In case of parallel $\:\mathbf{n}_1,\mathbf{n}_2\:$ we have
\begin{equation}
\zeta\boldsymbol{=}
\left.
\begin{cases}
\zeta_1\boldsymbol{+}\zeta_2 & \text{if}\:\:\: \omega=0\\
\zeta_1\boldsymbol{-}\zeta_2 & \text{if}\:\:\: \omega=\pi
\end{cases}\right\}
\tag{15}\label{15}
\end{equation}
$=\!=\!=\!=\!=\!=\!=\!=\!=\!=\!=\!=\!=\!=\!=\!=\!=\!=\!=\!=\!=\!=\!=\!=\!=\!=\!=\!=\!=\!=\!=\!=\!=\!=\!=\!=\!=\!=\!=\!=\!=\!=\!=\!=\!=\!=\!=\!=\!=\!=\!=\!=\!=\!=\!=\!=\!=\!=\!=\!=\!$
Now, we'll make a correlation with the composition of two rotations in space.
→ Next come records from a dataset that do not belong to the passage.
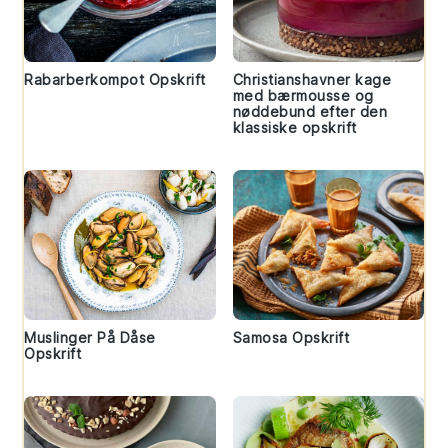
Rabarberkompot Opskrift
Christianshavner kage
med bærmousse og
nøddebund efter den
klassiske opskrift
Muslinger På Dåse
Samosa Opskrift
Opskrift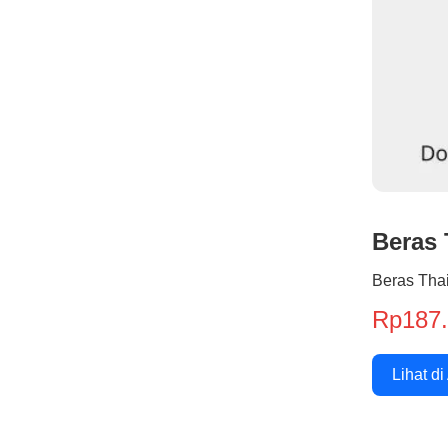
Beras 
Beras Tha
Rp187
Lihat di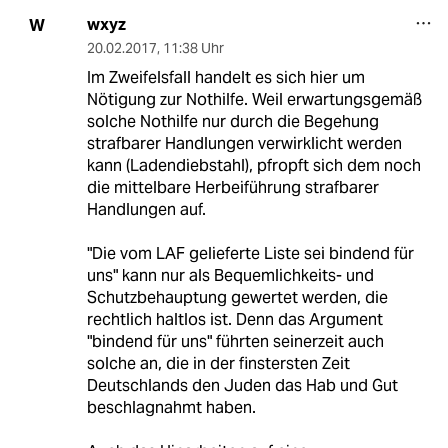
wxyz
W
20.02.2017
,
11:38 Uhr
Im Zweifelsfall handelt es sich hier um
Nötigung zur Nothilfe. Weil erwartungsgemäß
solche Nothilfe nur durch die Begehung
strafbarer Handlungen verwirklicht werden
kann (Ladendiebstahl), pfropft sich dem noch
die mittelbare Herbeiführung strafbarer
Handlungen auf.
"Die vom LAF gelieferte Liste sei bindend für
uns" kann nur als Bequemlichkeits- und
Schutzbehauptung gewertet werden, die
rechtlich haltlos ist. Denn das Argument
"bindend für uns" führten seinerzeit auch
solche an, die in der finstersten Zeit
Deutschlands den Juden das Hab und Gut
beschlagnahmt haben.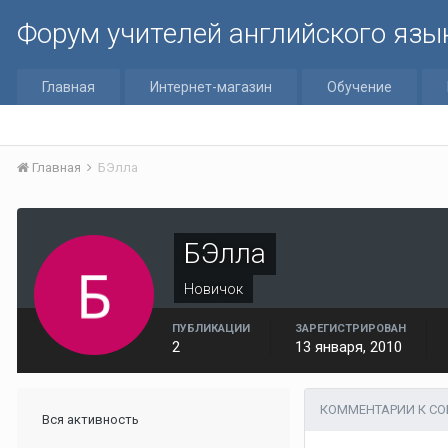
Форум учителей английского язы
Главная
Интернет-магазин
Обучение
Главная
БЭлла
БЭлла
Новичок
ПУБЛИКАЦИИ
ЗАРЕГИСТРИРОВАН
2
13 января, 2010
КОММЕНТАРИИ К С
Вся активность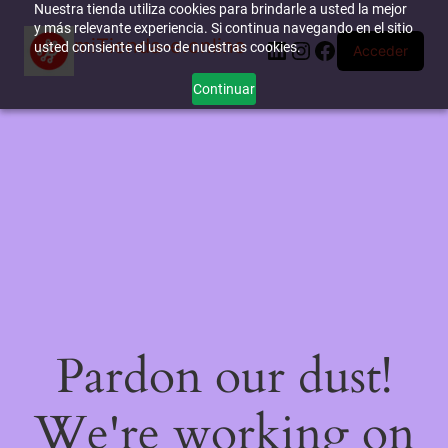
Nuestra tienda utiliza cookies para brindarle a usted la mejor
y más relevante experiencia. Si continua navegando en el sitio
miTienda-e.online
LinkedIn
Instagram
Facebook
usted consiente el uso de nuestras cookies.
Acceder
Continuar
Pardon our dust!
We're working on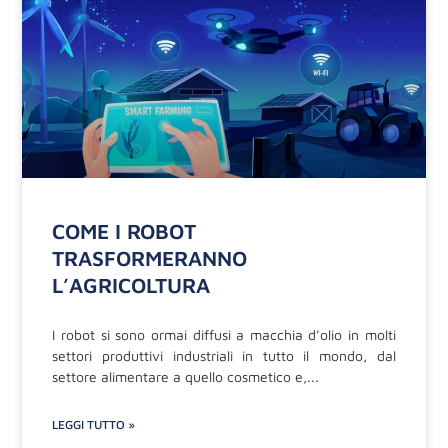
COME I ROBOT
TRASFORMERANNO
L’AGRICOLTURA
I robot si sono ormai diffusi a macchia d’olio in molti
settori produttivi industriali in tutto il mondo, dal
settore alimentare a quello cosmetico e,
LEGGI TUTTO »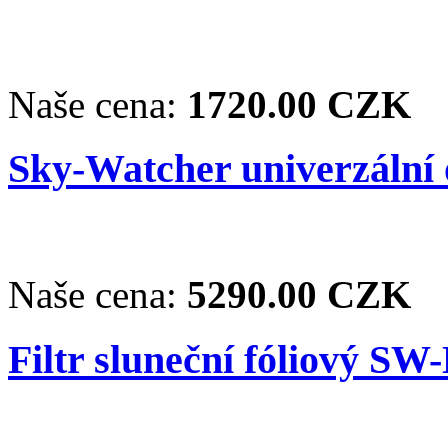
Naše cena:
1720.00 CZK
Sky-Watcher univerzální
Naše cena:
5290.00 CZK
Filtr sluneční fóliový SW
As we'll see in the following (Figure-04), Figure-02 is used for the geometric representation (construction) of the composition of two rotations in space. In this Figure two planes $\:\rm p_1, p_2\:$ at an angle $\:\omega\:$ intersect on line $\:\epsilon$. Two lines $\:\epsilon_1,\epsilon_2\:$ on planes $\:\rm p_1, p_2\:$ respectively are passing through a common point on line $\:\epsilon\:$ at angles $\:\phi_1,\phi_2\:$ with respect to this line. By elementary trigonometry we have \begin{equation}
\cos\phi \boldsymbol{=} \cos\phi_1 \cos\phi_2\boldsymbol{-}\cos\omega \sin\phi_1 \sin\phi_2
\tag{16}\label{16}
\end{equation}
If in above equation we replace the real angles $\:\phi_1,\phi_2,\phi\:$ with imaginary ones
\begin{equation}
\phi_1\boldsymbol{=}\mathrm{i}\,\zeta_1\,,\quad \phi_2\boldsymbol{=}\mathrm{i}\,\zeta_2\,,\quad \phi\boldsymbol{=}\mathrm{i}\,\zeta
\tag{17}\label{17}
\end{equation}
that is
\begin{equation}
\cos\left(\mathrm{i}\,\zeta\right) \boldsymbol{=} \cos\left(\mathrm{i}\,\zeta_1\right) \cos\left(\mathrm{i}\,\zeta_2\right)\boldsymbol{-}\cos\omega \sin\left(\mathrm{i}\,\zeta_1\right) \sin\left(\mathrm{i}\,\zeta_2\right)
\tag{18}\label{18}
\end{equation}
then we'll meet equation \eqref{14} again
\begin{equation}
\cosh\zeta\boldsymbol{=}\cosh\zeta_1\cosh\zeta_2\boldsymbol{+}\cos\omega\sinh\zeta_1\sinh\zeta_2
\tag{19}\label{19}
\end{equation}
since
\begin{equation}
\cos\left(\mathrm{i}\,\rho\right)\boldsymbol{=}\cosh\rho\,,\quad \sin\left(\mathrm{i}\,\rho\right)\boldsymbol{=}\mathrm{i}\,\sinh\rho \qquad \rho \in \mathbb{R}
\tag{20}\label{20}
\end{equation}
and formally we have Figure-03.